Landau’s death was announced by the Institute for Policy Studies, where he was a fellow for four decades. He made more than 40 films over his lifetime.

Landau specialized in reporting on Cuba and made numerous documentaries about the country and leader Fidel Castro for public TV. Castro himself invited Landau to make the 1969 film Fidel, which later aired on PBS.

In 1979 he co-directed and co-produced PBS’s Emmy- and Polk Award-winning Paul Jacobs and the Nuclear Gang with Jack Willis. The film chronicled journalist Paul Jacobs’ investigation of a government cover-up of health problems in Utah that stemmed from atomic-bomb testing in the 1950s. Landau also co-directed a narrative feature, 1970’s Que Hacer!, with celebrated Portuguese filmmaker Raul Ruiz. He was a prolific writer and taught at several universities.
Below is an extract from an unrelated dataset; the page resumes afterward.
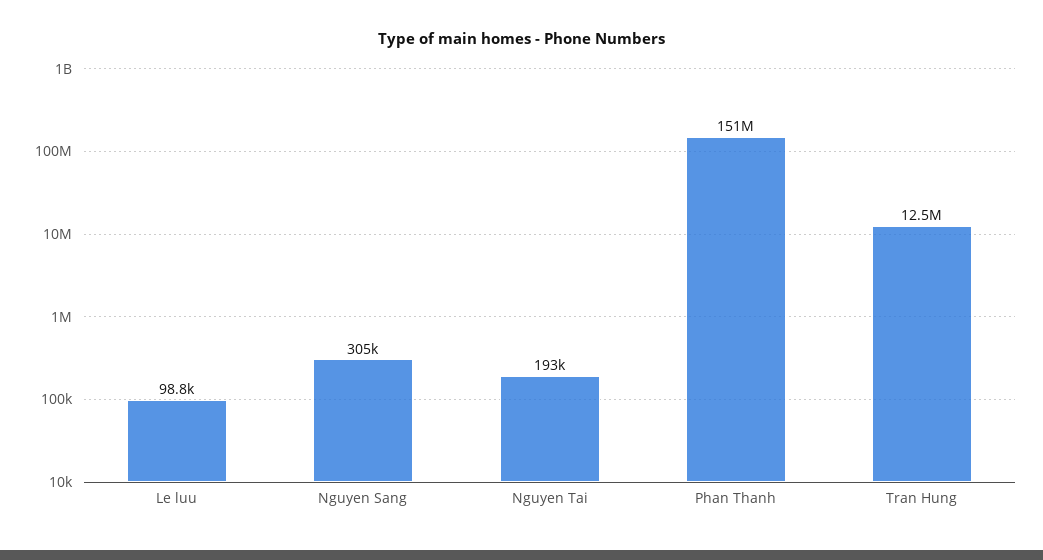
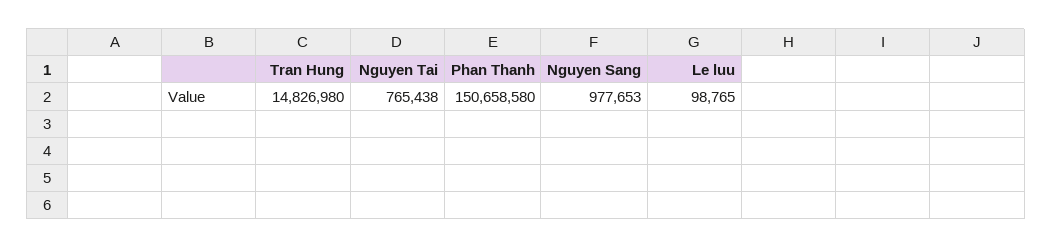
Nguyen Sang: 305000 -> 977653
Nguyen Tai: 193000 -> 765438
Tran Hung: 12500000 -> 14826980

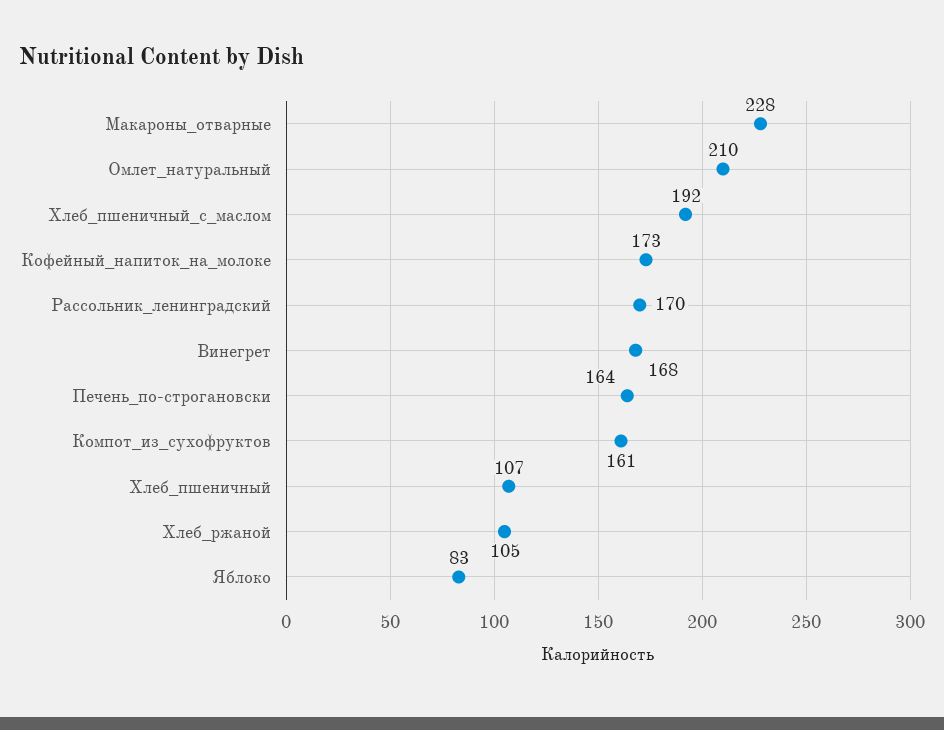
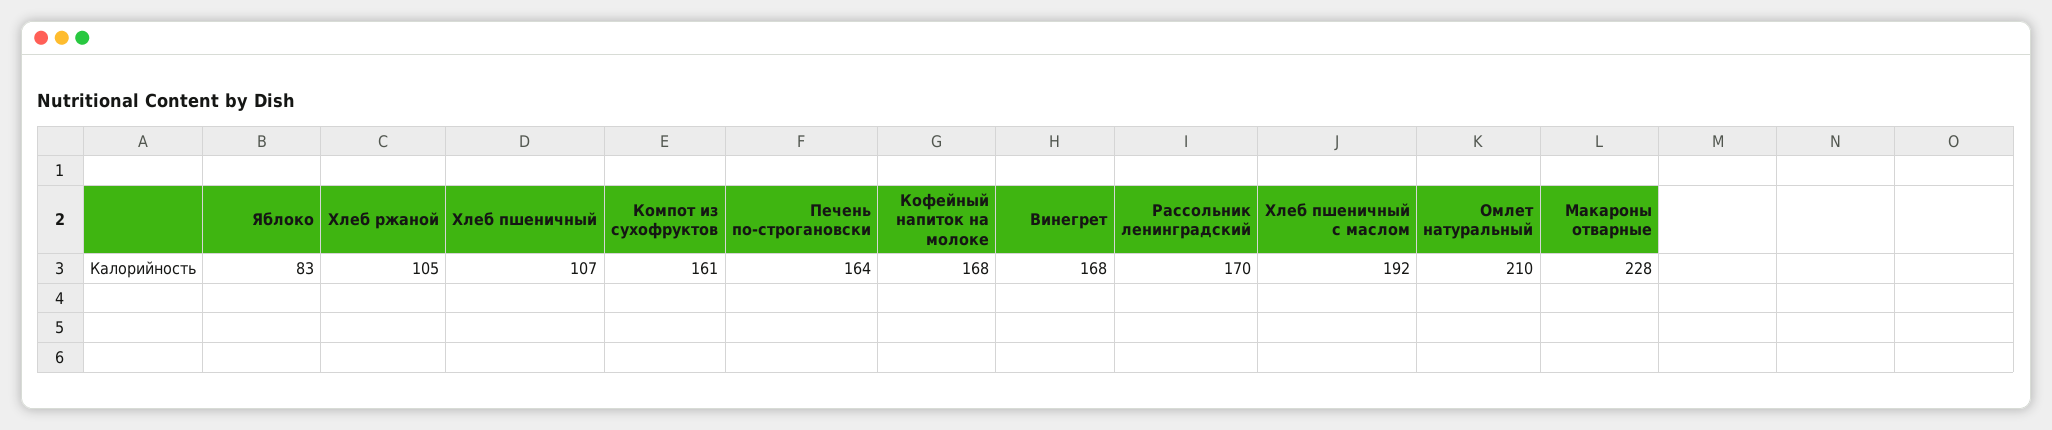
Кофейный_напиток_на_молоке: 173 -> 168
Landau is survived by his wife, Rebecca Switzer; five children; seven grandchildren; and four great-grandchildren. IPS will host a memorial service Oct. 12 in Washington, D.C., and another in San Francisco on a later date to be determined.

Correction: Landau co-directed and co-produced Paul Jacobs and the Nuclear Gang with Jack Willis, not Haskell Wexler, as reported in an earlier version of this story. Wexler was one of the film’s cinematographers.